▶ EXERCISE OBJECTIVE
Set down the line containing "vfov_deg: 32.8" and every line that follows it in the listing below, exactly as written and with nothing added.

Segment Start: PROVIDED ENTRIES

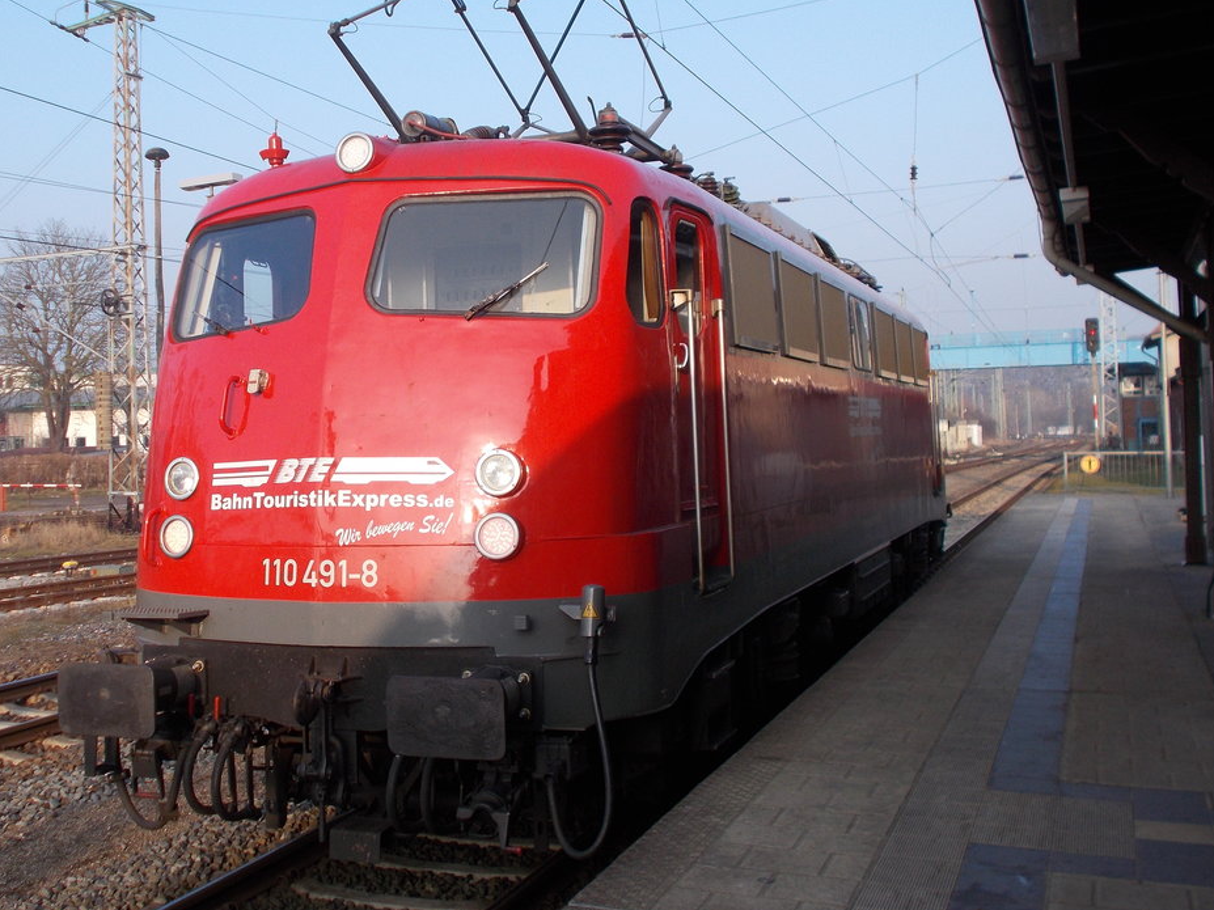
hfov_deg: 42.8
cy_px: 409
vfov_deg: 32.8
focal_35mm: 44
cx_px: 490
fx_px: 1543
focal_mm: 6
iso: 80
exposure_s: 1/400
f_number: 3.6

Segment End: PROVIDED ENTRIES

▶ WRITTEN REPLY
vfov_deg: 32.8
focal_35mm: 44
cx_px: 490
fx_px: 1543
focal_mm: 6
iso: 80
exposure_s: 1/400
f_number: 3.6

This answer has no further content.